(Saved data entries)
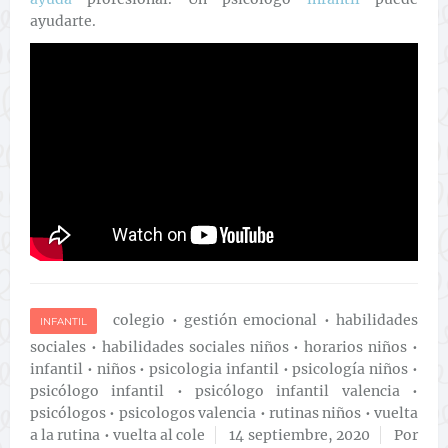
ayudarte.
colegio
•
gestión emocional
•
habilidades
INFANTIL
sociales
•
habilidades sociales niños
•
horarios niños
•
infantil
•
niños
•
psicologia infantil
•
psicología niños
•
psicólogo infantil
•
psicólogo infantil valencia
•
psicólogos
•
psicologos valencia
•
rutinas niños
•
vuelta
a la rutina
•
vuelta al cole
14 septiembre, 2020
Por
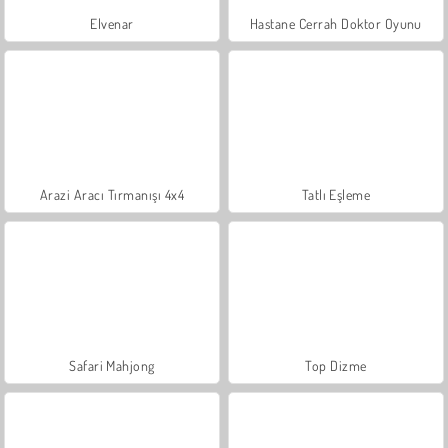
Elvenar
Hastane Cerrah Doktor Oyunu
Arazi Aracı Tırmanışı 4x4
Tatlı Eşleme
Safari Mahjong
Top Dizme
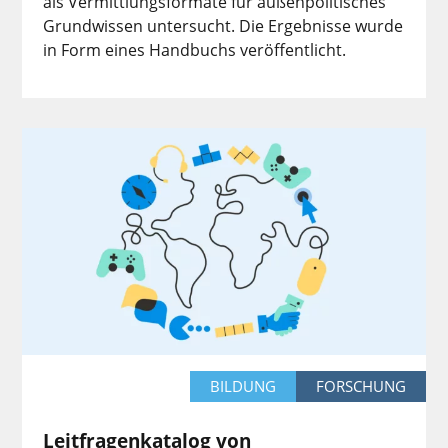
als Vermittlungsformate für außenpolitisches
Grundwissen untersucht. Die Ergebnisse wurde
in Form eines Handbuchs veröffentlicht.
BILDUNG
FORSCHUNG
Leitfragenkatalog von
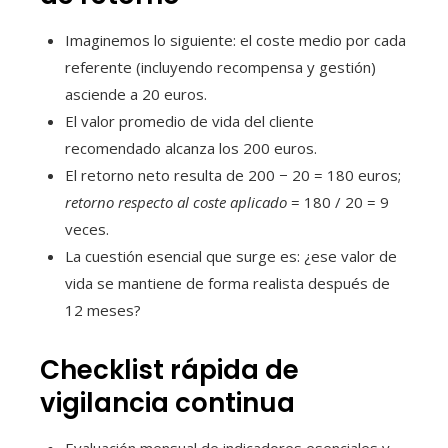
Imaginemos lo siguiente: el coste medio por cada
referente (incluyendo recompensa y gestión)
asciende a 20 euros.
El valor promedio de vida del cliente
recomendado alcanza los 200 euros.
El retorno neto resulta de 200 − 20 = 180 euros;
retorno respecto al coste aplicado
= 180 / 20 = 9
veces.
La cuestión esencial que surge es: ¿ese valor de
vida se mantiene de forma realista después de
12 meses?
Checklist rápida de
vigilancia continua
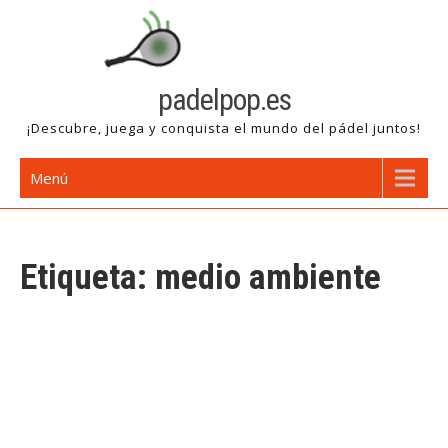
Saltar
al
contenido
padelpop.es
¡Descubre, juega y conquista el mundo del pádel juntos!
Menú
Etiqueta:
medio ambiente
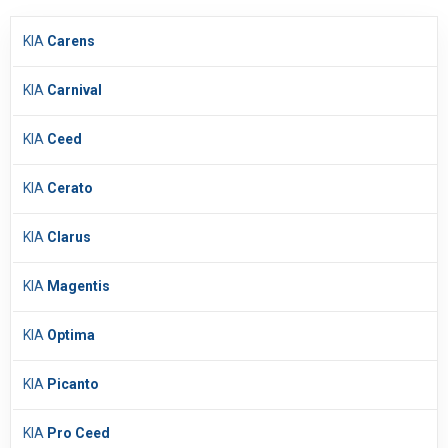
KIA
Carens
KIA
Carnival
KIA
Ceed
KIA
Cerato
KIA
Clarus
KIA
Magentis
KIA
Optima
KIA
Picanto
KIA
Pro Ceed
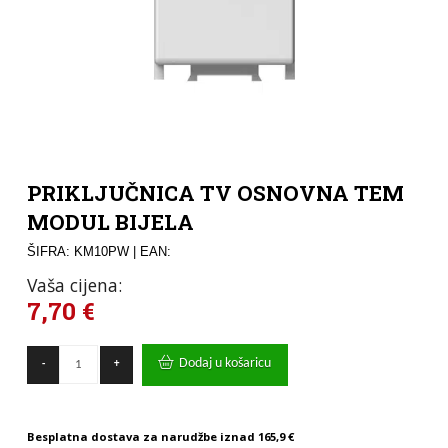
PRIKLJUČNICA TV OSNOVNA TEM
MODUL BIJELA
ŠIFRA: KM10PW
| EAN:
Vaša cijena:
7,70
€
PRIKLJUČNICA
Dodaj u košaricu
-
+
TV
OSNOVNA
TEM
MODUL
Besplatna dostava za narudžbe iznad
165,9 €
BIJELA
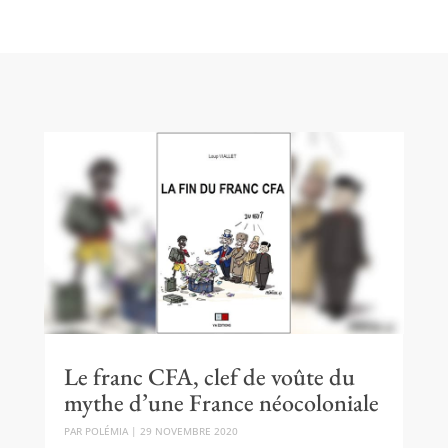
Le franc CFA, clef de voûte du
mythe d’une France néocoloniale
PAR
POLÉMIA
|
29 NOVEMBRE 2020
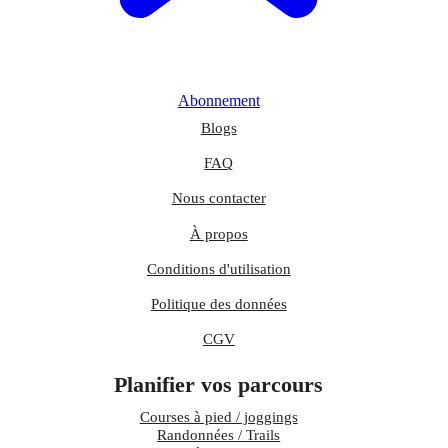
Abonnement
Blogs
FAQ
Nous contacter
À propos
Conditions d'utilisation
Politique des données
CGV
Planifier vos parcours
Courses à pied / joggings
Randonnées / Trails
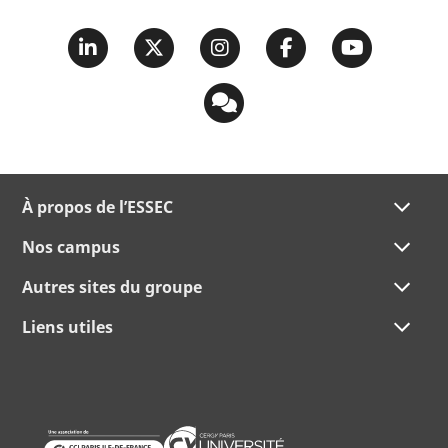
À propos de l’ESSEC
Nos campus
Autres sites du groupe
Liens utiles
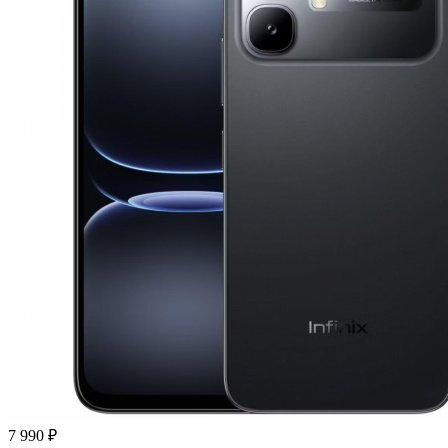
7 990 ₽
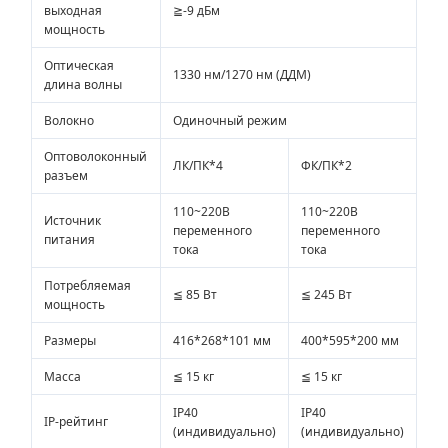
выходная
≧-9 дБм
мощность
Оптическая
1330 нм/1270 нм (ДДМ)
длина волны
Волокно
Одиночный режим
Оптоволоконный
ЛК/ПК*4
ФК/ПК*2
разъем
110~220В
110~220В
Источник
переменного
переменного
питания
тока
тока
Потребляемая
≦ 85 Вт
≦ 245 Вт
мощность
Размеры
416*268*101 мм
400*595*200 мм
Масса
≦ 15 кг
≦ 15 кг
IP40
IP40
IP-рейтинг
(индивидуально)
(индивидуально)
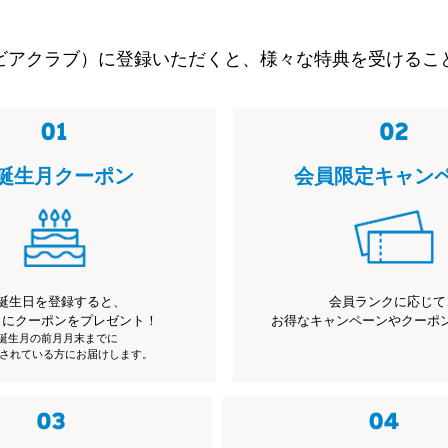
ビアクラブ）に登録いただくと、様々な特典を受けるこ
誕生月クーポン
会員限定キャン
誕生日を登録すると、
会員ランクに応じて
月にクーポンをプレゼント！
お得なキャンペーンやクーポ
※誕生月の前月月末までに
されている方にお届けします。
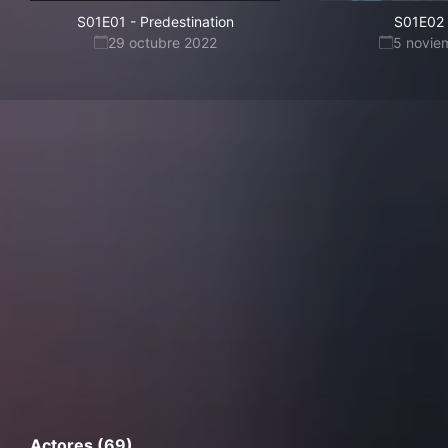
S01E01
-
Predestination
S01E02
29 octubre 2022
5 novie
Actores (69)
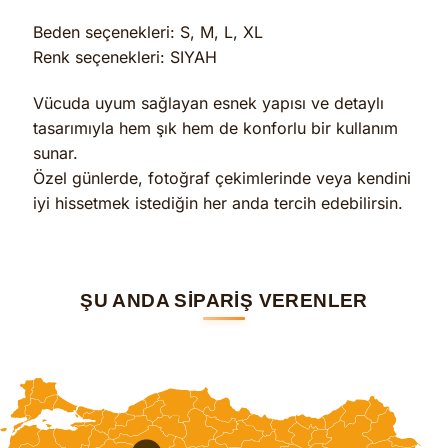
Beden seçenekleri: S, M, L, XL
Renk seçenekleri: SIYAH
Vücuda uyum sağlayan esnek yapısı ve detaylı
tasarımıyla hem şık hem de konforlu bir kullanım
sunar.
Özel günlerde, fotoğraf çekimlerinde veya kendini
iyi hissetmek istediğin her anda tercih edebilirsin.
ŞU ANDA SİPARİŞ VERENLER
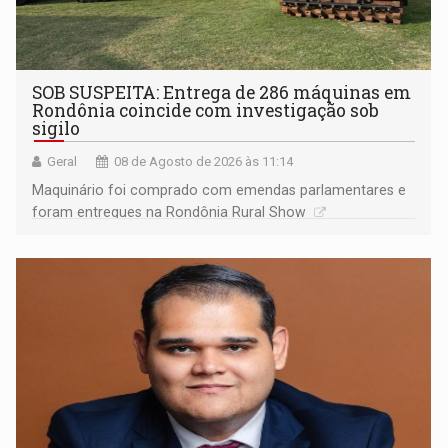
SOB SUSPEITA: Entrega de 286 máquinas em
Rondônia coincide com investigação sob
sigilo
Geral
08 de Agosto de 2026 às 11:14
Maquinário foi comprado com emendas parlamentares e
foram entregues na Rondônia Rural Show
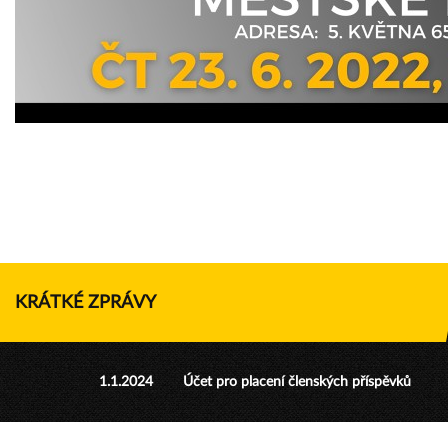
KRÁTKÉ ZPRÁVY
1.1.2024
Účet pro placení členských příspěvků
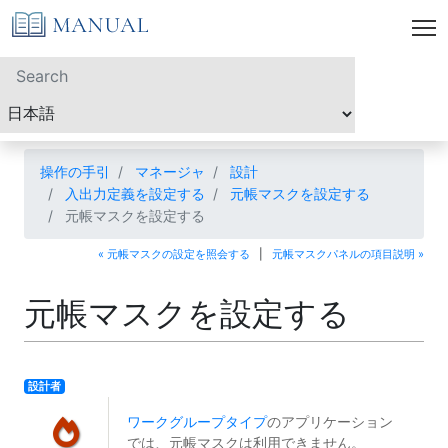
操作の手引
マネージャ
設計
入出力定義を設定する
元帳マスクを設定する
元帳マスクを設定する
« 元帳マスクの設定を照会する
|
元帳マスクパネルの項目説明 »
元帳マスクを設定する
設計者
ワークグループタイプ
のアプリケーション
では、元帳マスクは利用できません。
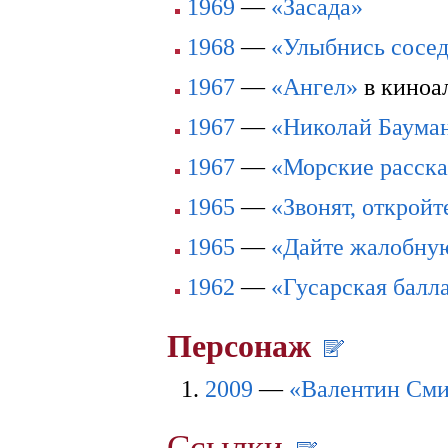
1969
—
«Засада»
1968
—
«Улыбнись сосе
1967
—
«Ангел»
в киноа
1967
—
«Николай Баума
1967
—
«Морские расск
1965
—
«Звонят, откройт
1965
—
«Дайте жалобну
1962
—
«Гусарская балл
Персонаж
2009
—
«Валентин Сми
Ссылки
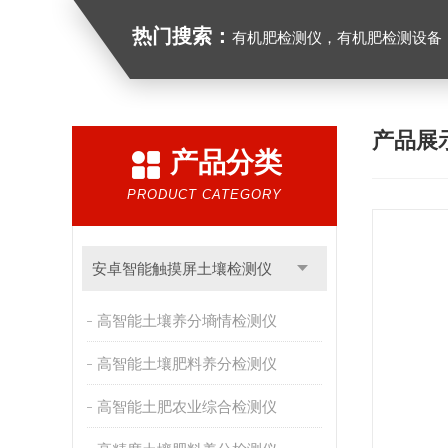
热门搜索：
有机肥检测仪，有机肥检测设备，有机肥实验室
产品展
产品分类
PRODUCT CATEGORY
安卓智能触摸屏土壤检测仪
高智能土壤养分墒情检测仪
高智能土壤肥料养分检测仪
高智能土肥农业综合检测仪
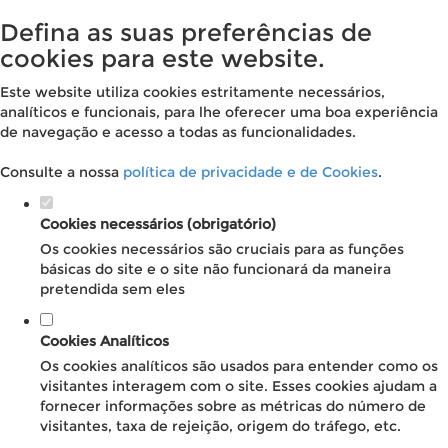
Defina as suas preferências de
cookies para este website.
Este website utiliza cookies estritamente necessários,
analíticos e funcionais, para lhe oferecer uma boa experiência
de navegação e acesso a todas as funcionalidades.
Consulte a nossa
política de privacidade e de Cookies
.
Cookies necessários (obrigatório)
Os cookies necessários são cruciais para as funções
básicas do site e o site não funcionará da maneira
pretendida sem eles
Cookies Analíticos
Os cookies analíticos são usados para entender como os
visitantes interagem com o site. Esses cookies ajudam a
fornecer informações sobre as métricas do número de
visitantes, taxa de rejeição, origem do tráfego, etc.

▶ _PROBLEM REQUIREMENTS_
Copy the lines between the one containing "Le franc CFA, clef de voûte du" and the one containing "29 NOVEMBRE 2020", inclusive, replacing "NOVEMBRE" with "DÉCEMBRE" and leaving everything else unchanged.

▶ _WRITTEN ANSWER_
Le franc CFA, clef de voûte du
mythe d’une France néocoloniale
PAR
POLÉMIA
|
29 DÉCEMBRE 2020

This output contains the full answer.